Evaluation

The initial step in the clinical evaluation is the identification of patients with urinary incontinence. Many older patients do not complain about incontinence to their health care provider because they are embarrassed or believe their symptoms are just part of normal aging. Direct questioning during the review of systems can help identify urinary incontinence: Do you have trouble with your bladder? Do you lose urine when you do not want to? Do you find that you have to wear pads or adult diapers for protection? (Fantl et al., 1996; Kane et al., 2004).

A thorough history and physical examination are important in the clinical evaluation of older patients with urinary incontinence. The main objectives of the workup are to diagnose and treat reversible causes, establish the principal type of urinary incontinence to help guide treatment, identify patients who may need subspecialty referral, and improve overall quality of life for the patient. Once urinary incontinence has been identified, the evaluation should continue with a detailed incontinence history, including the type of leakage, frequency, duration, inciting factors, previous treatments, and overall treatment goals. The physical exam should include abdominal, genitopelvic, rectal, and neurologic evaluation. Health care providers need to be aware of the specific "red flags" to refer a patient for further urologic, gynecologic, or urodynamic evaluation (Table 4-17).

A urinalysis should be obtained in all patients to assess for urinary tract infections, hematuria, or other medical conditions that may be associated with urinary incontinence. Persistent hematuria should prompt additional evaluation, including upper urinary tract imaging and cystoscopy. A postvoid residual volume (with ultrasound or catheterization) helps to exclude overflow incontinence. In clinical practice, a postvoid volume of less than 50 mL is regarded as normal, and in general, residual volumes greater than 200 mL are considered abnormal (Fantl et al., 1996).

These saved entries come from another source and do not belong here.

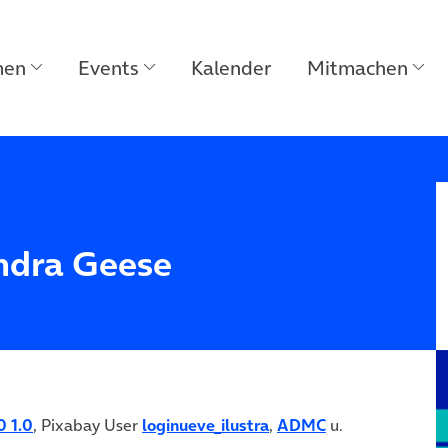
men
Events
Kalender
Mitmachen
andra Geese
0 1.0
, Pixabay User
loginueve_ilustra
,
ADMC
u.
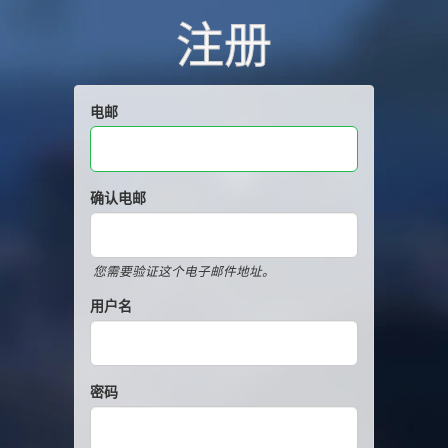
注册
电邮
确认电邮
您需要验证这个电子邮件地址。
用户名
密码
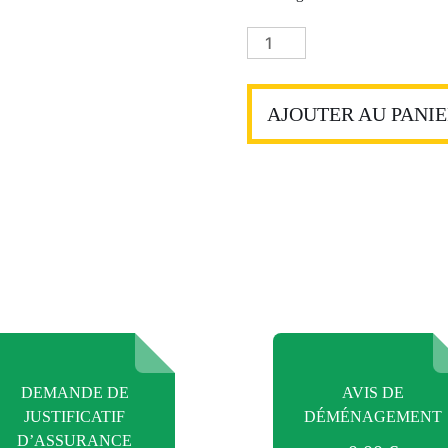
quantité
de
Mise
en
AJOUTER AU PANI
demeure
(locaux
commerciaux)
DEMANDE DE
AVIS DE
JUSTIFICATIF
DÉMÉNAGEMENT
D’ASSURANCE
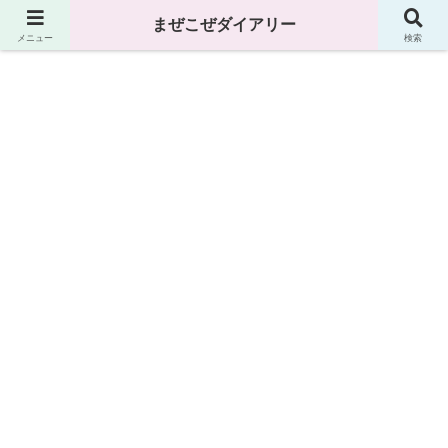
まぜこぜダイアリー
まぜこぜダイアリー
メニュー
検索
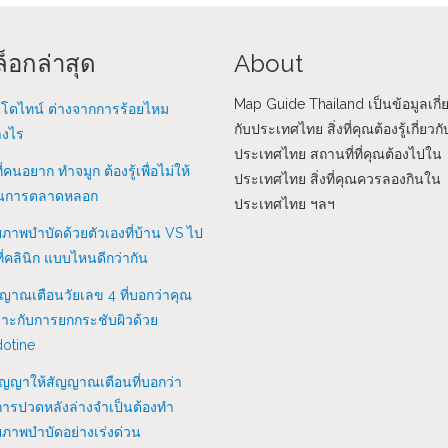
็อกล่าสุด
About
Map Guide Thailand เป็นข้อมูลเกี่
โดไทน์ ต่างจากการร้อยไหม
กับประเทศไทย สิ่งที่คุณต้องรู้เกี่ยวกั
างไร
ประเทศไทย สถานที่ที่คุณต้องไปใน
ที่คนอยาก ทำจมูก ต้องรู้เพื่อไม่ให้
ประเทศไทย สิ่งที่คุณควรลองกินใน
นการตลาดหลอก
ประเทศไทย ฯลฯ
ภาพบำบัดด้วยตัวเองที่บ้าน VS ไป
ี่คลินิก แบบไหนดีกว่ากัน
ญาณเตือนวัยเลข 4 ที่บอกว่าคุณ
าะกับการยกกระชับผิวด้วย
otine
ัญญาให้สัญญาณเตือนที่บอกว่า
ารปวดหลังล่างจำเป็นต้องทำ
ภาพบำบัดอย่างเร่งด่วน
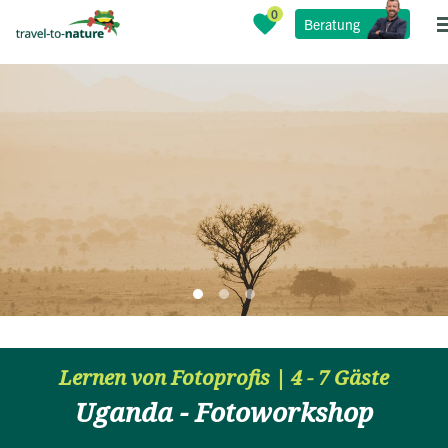
Beratung
Lernen von Fotoprofis | 4 - 7 Gäste
Uganda - Fotoworkshop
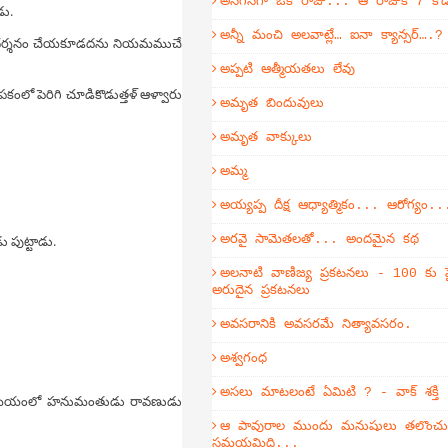
అనగనగా ఒక రాజు... ఆ రాజుకి 7 కొ
డు.
అన్నీ మంచి అలవాట్లే… ఐనా క్యాన్సర్….?
రుష దర్శనం చేయకూడదను నియమముచే
అప్పటి ఆత్మీయతలు లేవు
ెంపకంలో పెరిగి చూడికొడుత్తళ్ ఆళ్వారు
అమృత బిందువులు
అమృత వాక్కులు
అమ్మ
అయ్యప్ప దీక్ష ఆధ్యాత్మికం... ఆరోగ్యం..
 పుట్టాడు.
అరవై సామెతలతో... అందమైన కథ
అలనాటి వాణిజ్య ప్రకటనలు - 100 కు ప
అరుదైన ప్రకటనలు
అవసరానికి అవసరమే నిత్యావసరం.
అశ్వగంధ
అసలు మాటలంటే ఏమిటి ? - వాక్ శక్తి
ంగ సమయంలో హనుమంతుడు రావణుడు
ఆ పావురాల ముందు మనుషులు తలొంచుకో
సమయమిది...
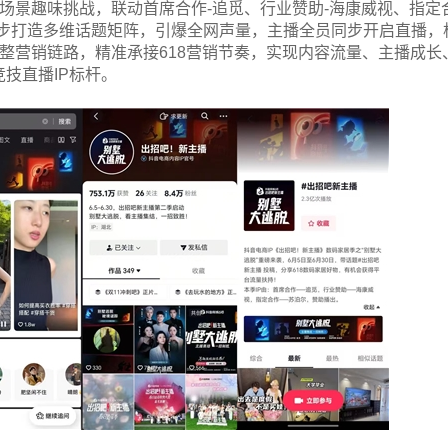
场景趣味挑战，联动首席合作-追觅、行业赞助-海康威视、指定
同步打造多维话题矩阵，引爆全网声量，主播全员同步开启直播，
的完整营销链路，精准承接618营销节奏，实现内容流量、主播成长
技直播IP标杆。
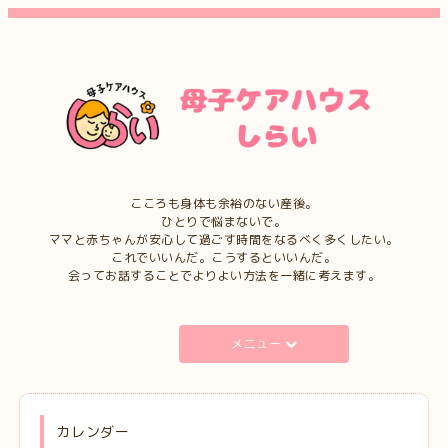
こころも身体も余裕のない産後。
ひとりで悩まないで。
ママと赤ちゃんが安心して過ごす時間をなるべく多くしたい。
これでいいんだ。こうするといいんだ。
会ってお話することでよりよい方法を一緒に考えます。
メニュー
カレンダー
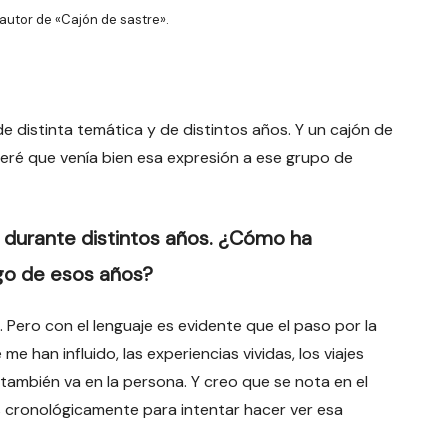
autor de «Cajón de sastre».
 distinta temática y de distintos años. Y un cajón de
eré que venía bien esa expresión a ese grupo de
durante distintos años. ¿Cómo ha
rgo de esos años?
Pero con el lenguaje es evidente que el paso por la
 me han influido, las experiencias vividas, los viajes
también va en la persona. Y creo que se nota en el
s cronológicamente para intentar hacer ver esa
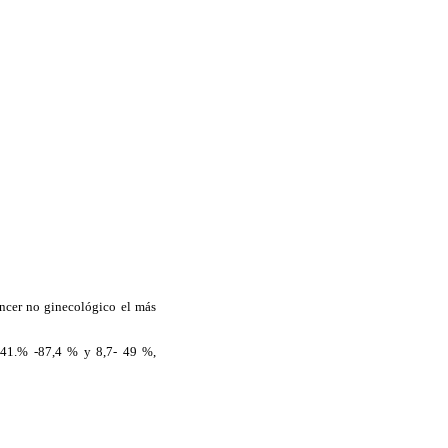
áncer no ginecológico el más
, 41.% -87,4 % y 8,7- 49 %,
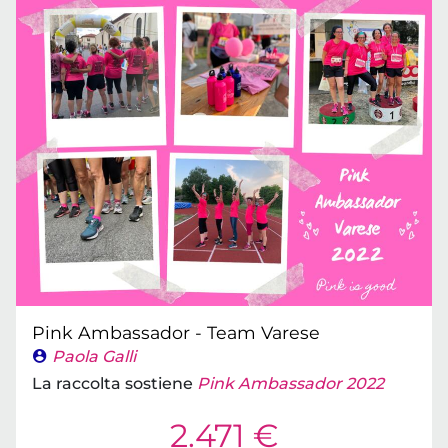
Pink Ambassador - Team Varese
Paola Galli
La raccolta sostiene
Pink Ambassador 2022
2.471 €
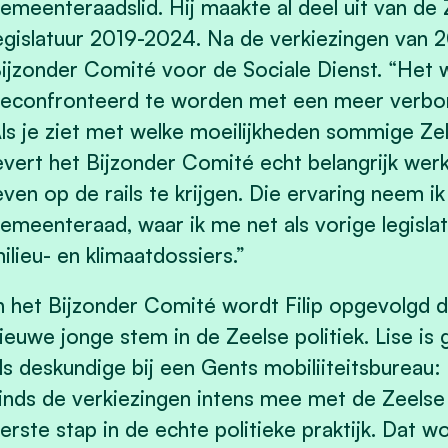
emeenteraadslid. Hij maakte al deel uit van d
egislatuur 2019-2024. Na de verkiezingen van 202
ijzonder Comité voor de Sociale Dienst. “Het 
econfronteerd te worden met een meer verbor
ls je ziet met welke moeilijkheden sommige Z
evert het Bijzonder Comité echt belangrijk we
even op de rails te krijgen. Die ervaring neem 
emeenteraad, waar ik me net als vorige legislatu
ilieu- en klimaatdossiers.”
n het Bijzonder Comité wordt Filip opgevolgd 
ieuwe jonge stem in de Zeelse politiek. Lise is
ls deskundige bij een Gents mobiliiteitsbureau:
inds de verkiezingen intens mee met de Zeelse
erste stap in de echte politieke praktijk. Dat wo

Voiding (bladder) diaries can provide valuable information for the clinician and patient. The diary includes documentation of each urination episode and any associated symptoms of incontinence for three 24-hour periods. If possible, the patient can also record the amount of fluid intake and output (Abrams and Klevmark, 1996). Several patterns of abnormality can emerge from the voiding diary. For example, frequent small volumes can occur in patients with overactive bladder syndrome, detrusor overactivity, and some painful bladder conditions (e.g., cancer). Frequent large-volume voids are associated with polyuria, as seen in patients with excessive fluid intake and conditions causing polyuria (e.g., diabetes, hypercalcemia). Obstructive sleep apnea, physiologic aging, congestive heart failure, and medications can all cause nocturnal polyuria (Bryan et al., 2004). A simple office tool that can help detect stress incontinence is the cough test. The patient is asked to produce a forceful cough with a comfortably full bladder to determine any urine leakage and potential stress incontinence.